Start of RECORDS TO PROCESS
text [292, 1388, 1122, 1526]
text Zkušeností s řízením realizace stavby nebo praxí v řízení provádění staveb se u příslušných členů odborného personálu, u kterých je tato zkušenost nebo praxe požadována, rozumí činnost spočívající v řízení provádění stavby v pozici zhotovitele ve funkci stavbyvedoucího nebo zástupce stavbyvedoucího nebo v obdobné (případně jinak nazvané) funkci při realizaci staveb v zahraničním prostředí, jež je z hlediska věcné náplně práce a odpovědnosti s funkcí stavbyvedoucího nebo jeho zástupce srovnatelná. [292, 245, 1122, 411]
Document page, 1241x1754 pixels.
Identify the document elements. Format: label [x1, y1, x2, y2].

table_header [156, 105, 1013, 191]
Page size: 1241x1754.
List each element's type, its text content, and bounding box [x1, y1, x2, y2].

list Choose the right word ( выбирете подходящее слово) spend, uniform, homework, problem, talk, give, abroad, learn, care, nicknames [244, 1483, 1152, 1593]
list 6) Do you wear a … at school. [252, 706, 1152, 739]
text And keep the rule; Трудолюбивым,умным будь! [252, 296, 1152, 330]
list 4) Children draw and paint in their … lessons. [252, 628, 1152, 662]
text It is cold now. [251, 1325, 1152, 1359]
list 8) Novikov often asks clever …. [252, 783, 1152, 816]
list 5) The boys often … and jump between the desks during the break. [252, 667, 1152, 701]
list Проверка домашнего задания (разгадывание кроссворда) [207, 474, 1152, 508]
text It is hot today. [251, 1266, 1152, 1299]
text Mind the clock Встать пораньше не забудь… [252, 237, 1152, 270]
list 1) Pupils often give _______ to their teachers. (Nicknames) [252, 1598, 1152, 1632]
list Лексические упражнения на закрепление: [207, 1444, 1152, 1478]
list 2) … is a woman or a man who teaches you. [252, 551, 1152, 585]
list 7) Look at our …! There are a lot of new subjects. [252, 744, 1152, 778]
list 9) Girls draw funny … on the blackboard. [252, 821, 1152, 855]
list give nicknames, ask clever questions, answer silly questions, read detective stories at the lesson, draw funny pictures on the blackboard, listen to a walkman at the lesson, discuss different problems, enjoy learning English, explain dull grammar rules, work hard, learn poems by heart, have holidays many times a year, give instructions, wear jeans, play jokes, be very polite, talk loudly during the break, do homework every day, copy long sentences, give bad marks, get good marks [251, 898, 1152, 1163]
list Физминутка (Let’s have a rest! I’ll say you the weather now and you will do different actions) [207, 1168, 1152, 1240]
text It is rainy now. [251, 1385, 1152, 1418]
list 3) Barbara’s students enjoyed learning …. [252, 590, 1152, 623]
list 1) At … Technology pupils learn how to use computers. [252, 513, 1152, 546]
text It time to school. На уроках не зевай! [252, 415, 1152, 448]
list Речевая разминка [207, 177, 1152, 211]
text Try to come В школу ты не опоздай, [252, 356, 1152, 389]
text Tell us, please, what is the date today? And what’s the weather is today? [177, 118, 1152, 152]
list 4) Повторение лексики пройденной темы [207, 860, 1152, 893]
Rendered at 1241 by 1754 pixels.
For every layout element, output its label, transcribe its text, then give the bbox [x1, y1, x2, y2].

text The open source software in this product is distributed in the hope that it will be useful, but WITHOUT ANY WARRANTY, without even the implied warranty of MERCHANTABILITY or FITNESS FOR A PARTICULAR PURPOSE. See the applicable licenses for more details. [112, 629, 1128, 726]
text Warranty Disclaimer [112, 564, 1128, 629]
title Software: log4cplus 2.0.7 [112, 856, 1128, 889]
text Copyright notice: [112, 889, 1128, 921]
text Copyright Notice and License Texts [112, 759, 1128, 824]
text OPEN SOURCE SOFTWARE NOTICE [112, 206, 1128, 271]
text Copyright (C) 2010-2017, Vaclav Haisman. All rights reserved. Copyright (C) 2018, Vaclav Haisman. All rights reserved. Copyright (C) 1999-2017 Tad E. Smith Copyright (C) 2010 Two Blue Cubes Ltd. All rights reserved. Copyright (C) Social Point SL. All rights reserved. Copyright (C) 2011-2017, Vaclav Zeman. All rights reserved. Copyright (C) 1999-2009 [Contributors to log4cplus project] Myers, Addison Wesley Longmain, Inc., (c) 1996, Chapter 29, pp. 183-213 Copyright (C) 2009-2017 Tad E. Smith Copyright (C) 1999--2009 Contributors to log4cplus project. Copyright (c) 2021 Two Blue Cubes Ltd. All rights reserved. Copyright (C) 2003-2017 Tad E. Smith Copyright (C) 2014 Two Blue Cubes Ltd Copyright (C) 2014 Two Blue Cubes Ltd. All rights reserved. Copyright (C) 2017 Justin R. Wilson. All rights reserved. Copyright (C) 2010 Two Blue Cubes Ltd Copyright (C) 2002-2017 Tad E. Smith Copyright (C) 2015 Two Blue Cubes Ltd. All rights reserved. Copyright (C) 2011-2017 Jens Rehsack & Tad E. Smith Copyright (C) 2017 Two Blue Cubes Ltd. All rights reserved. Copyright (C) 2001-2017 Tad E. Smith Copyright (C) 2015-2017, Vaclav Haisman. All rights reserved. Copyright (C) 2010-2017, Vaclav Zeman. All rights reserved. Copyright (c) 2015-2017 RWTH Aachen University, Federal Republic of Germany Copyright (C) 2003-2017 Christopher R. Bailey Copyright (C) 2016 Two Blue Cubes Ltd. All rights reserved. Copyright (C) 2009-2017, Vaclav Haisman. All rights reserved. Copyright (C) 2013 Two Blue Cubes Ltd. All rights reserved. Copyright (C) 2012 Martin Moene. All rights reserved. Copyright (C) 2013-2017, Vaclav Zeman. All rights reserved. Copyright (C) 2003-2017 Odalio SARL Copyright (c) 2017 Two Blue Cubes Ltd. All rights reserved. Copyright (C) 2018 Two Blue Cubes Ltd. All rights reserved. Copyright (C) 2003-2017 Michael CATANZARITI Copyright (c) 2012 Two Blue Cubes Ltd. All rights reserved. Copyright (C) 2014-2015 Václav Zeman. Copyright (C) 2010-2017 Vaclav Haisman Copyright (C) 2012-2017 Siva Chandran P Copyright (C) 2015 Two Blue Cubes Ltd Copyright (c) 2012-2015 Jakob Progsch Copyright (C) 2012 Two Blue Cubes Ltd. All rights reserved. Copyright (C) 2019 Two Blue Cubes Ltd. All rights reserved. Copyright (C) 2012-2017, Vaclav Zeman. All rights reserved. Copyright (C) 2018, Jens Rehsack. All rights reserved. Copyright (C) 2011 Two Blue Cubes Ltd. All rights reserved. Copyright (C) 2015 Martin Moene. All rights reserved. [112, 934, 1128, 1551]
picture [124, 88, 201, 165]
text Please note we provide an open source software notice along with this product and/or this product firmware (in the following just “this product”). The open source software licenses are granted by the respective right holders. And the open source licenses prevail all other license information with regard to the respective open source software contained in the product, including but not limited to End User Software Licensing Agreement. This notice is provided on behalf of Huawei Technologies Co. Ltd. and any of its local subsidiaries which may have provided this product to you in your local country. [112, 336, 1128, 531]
End of RECORDS TO PROCESS
» **TASK PROMPT**: In this exercise, reproduce each line above exactly.

» **SOLUTION TO THIS PROBLEM**:
text [292, 1388, 1122, 1526]
text Zkušeností s řízením realizace stavby nebo praxí v řízení provádění staveb se u příslušných členů odborného personálu, u kterých je tato zkušenost nebo praxe požadována, rozumí činnost spočívající v řízení provádění stavby v pozici zhotovitele ve funkci stavbyvedoucího nebo zástupce stavbyvedoucího nebo v obdobné (případně jinak nazvané) funkci při realizaci staveb v zahraničním prostředí, jež je z hlediska věcné náplně práce a odpovědnosti s funkcí stavbyvedoucího nebo jeho zástupce srovnatelná. [292, 245, 1122, 411]
Document page, 1241x1754 pixels.
Identify the document elements. Format: label [x1, y1, x2, y2].

table_header [156, 105, 1013, 191]
Page size: 1241x1754.
List each element's type, its text content, and bounding box [x1, y1, x2, y2].

list Choose the right word ( выбирете подходящее слово) spend, uniform, homework, problem, talk, give, abroad, learn, care, nicknames [244, 1483, 1152, 1593]
list 6) Do you wear a … at school. [252, 706, 1152, 739]
text And keep the rule; Трудолюбивым,умным будь! [252, 296, 1152, 330]
list 4) Children draw and paint in their … lessons. [252, 628, 1152, 662]
text It is cold now. [251, 1325, 1152, 1359]
list 8) Novikov often asks clever …. [252, 783, 1152, 816]
list 5) The boys often … and jump between the desks during the break. [252, 667, 1152, 701]
list Проверка домашнего задания (разгадывание кроссворда) [207, 474, 1152, 508]
text It is hot today. [251, 1266, 1152, 1299]
text Mind the clock Встать пораньше не забудь… [252, 237, 1152, 270]
list 1) Pupils often give _______ to their teachers. (Nicknames) [252, 1598, 1152, 1632]
list Лексические упражнения на закрепление: [207, 1444, 1152, 1478]
list 2) … is a woman or a man who teaches you. [252, 551, 1152, 585]
list 7) Look at our …! There are a lot of new subjects. [252, 744, 1152, 778]
list 9) Girls draw funny … on the blackboard. [252, 821, 1152, 855]
list give nicknames, ask clever questions, answer silly questions, read detective stories at the lesson, draw funny pictures on the blackboard, listen to a walkman at the lesson, discuss different problems, enjoy learning English, explain dull grammar rules, work hard, learn poems by heart, have holidays many times a year, give instructions, wear jeans, play jokes, be very polite, talk loudly during the break, do homework every day, copy long sentences, give bad marks, get good marks [251, 898, 1152, 1163]
list Физминутка (Let’s have a rest! I’ll say you the weather now and you will do different actions) [207, 1168, 1152, 1240]
text It is rainy now. [251, 1385, 1152, 1418]
list 3) Barbara’s students enjoyed learning …. [252, 590, 1152, 623]
list 1) At … Technology pupils learn how to use computers. [252, 513, 1152, 546]
text It time to school. На уроках не зевай! [252, 415, 1152, 448]
list Речевая разминка [207, 177, 1152, 211]
text Try to come В школу ты не опоздай, [252, 356, 1152, 389]
text Tell us, please, what is the date today? And what’s the weather is today? [177, 118, 1152, 152]
list 4) Повторение лексики пройденной темы [207, 860, 1152, 893]
Rendered at 1241 by 1754 pixels.
For every layout element, output its label, transcribe its text, then give the bbox [x1, y1, x2, y2].

text The open source software in this product is distributed in the hope that it will be useful, but WITHOUT ANY WARRANTY, without even the implied warranty of MERCHANTABILITY or FITNESS FOR A PARTICULAR PURPOSE. See the applicable licenses for more details. [112, 629, 1128, 726]
text Warranty Disclaimer [112, 564, 1128, 629]
title Software: log4cplus 2.0.7 [112, 856, 1128, 889]
text Copyright notice: [112, 889, 1128, 921]
text Copyright Notice and License Texts [112, 759, 1128, 824]
text OPEN SOURCE SOFTWARE NOTICE [112, 206, 1128, 271]
text Copyright (C) 2010-2017, Vaclav Haisman. All rights reserved. Copyright (C) 2018, Vaclav Haisman. All rights reserved. Copyright (C) 1999-2017 Tad E. Smith Copyright (C) 2010 Two Blue Cubes Ltd. All rights reserved. Copyright (C) Social Point SL. All rights reserved. Copyright (C) 2011-2017, Vaclav Zeman. All rights reserved. Copyright (C) 1999-2009 [Contributors to log4cplus project] Myers, Addison Wesley Longmain, Inc., (c) 1996, Chapter 29, pp. 183-213 Copyright (C) 2009-2017 Tad E. Smith Copyright (C) 1999--2009 Contributors to log4cplus project. Copyright (c) 2021 Two Blue Cubes Ltd. All rights reserved. Copyright (C) 2003-2017 Tad E. Smith Copyright (C) 2014 Two Blue Cubes Ltd Copyright (C) 2014 Two Blue Cubes Ltd. All rights reserved. Copyright (C) 2017 Justin R. Wilson. All rights reserved. Copyright (C) 2010 Two Blue Cubes Ltd Copyright (C) 2002-2017 Tad E. Smith Copyright (C) 2015 Two Blue Cubes Ltd. All rights reserved. Copyright (C) 2011-2017 Jens Rehsack & Tad E. Smith Copyright (C) 2017 Two Blue Cubes Ltd. All rights reserved. Copyright (C) 2001-2017 Tad E. Smith Copyright (C) 2015-2017, Vaclav Haisman. All rights reserved. Copyright (C) 2010-2017, Vaclav Zeman. All rights reserved. Copyright (c) 2015-2017 RWTH Aachen University, Federal Republic of Germany Copyright (C) 2003-2017 Christopher R. Bailey Copyright (C) 2016 Two Blue Cubes Ltd. All rights reserved. Copyright (C) 2009-2017, Vaclav Haisman. All rights reserved. Copyright (C) 2013 Two Blue Cubes Ltd. All rights reserved. Copyright (C) 2012 Martin Moene. All rights reserved. Copyright (C) 2013-2017, Vaclav Zeman. All rights reserved. Copyright (C) 2003-2017 Odalio SARL Copyright (c) 2017 Two Blue Cubes Ltd. All rights reserved. Copyright (C) 2018 Two Blue Cubes Ltd. All rights reserved. Copyright (C) 2003-2017 Michael CATANZARITI Copyright (c) 2012 Two Blue Cubes Ltd. All rights reserved. Copyright (C) 2014-2015 Václav Zeman. Copyright (C) 2010-2017 Vaclav Haisman Copyright (C) 2012-2017 Siva Chandran P Copyright (C) 2015 Two Blue Cubes Ltd Copyright (c) 2012-2015 Jakob Progsch Copyright (C) 2012 Two Blue Cubes Ltd. All rights reserved. Copyright (C) 2019 Two Blue Cubes Ltd. All rights reserved. Copyright (C) 2012-2017, Vaclav Zeman. All rights reserved. Copyright (C) 2018, Jens Rehsack. All rights reserved. Copyright (C) 2011 Two Blue Cubes Ltd. All rights reserved. Copyright (C) 2015 Martin Moene. All rights reserved. [112, 934, 1128, 1551]
picture [124, 88, 201, 165]
text Please note we provide an open source software notice along with this product and/or this product firmware (in the following just “this product”). The open source software licenses are granted by the respective right holders. And the open source licenses prevail all other license information with regard to the respective open source software contained in the product, including but not limited to End User Software Licensing Agreement. This notice is provided on behalf of Huawei Technologies Co. Ltd. and any of its local subsidiaries which may have provided this product to you in your local country. [112, 336, 1128, 531]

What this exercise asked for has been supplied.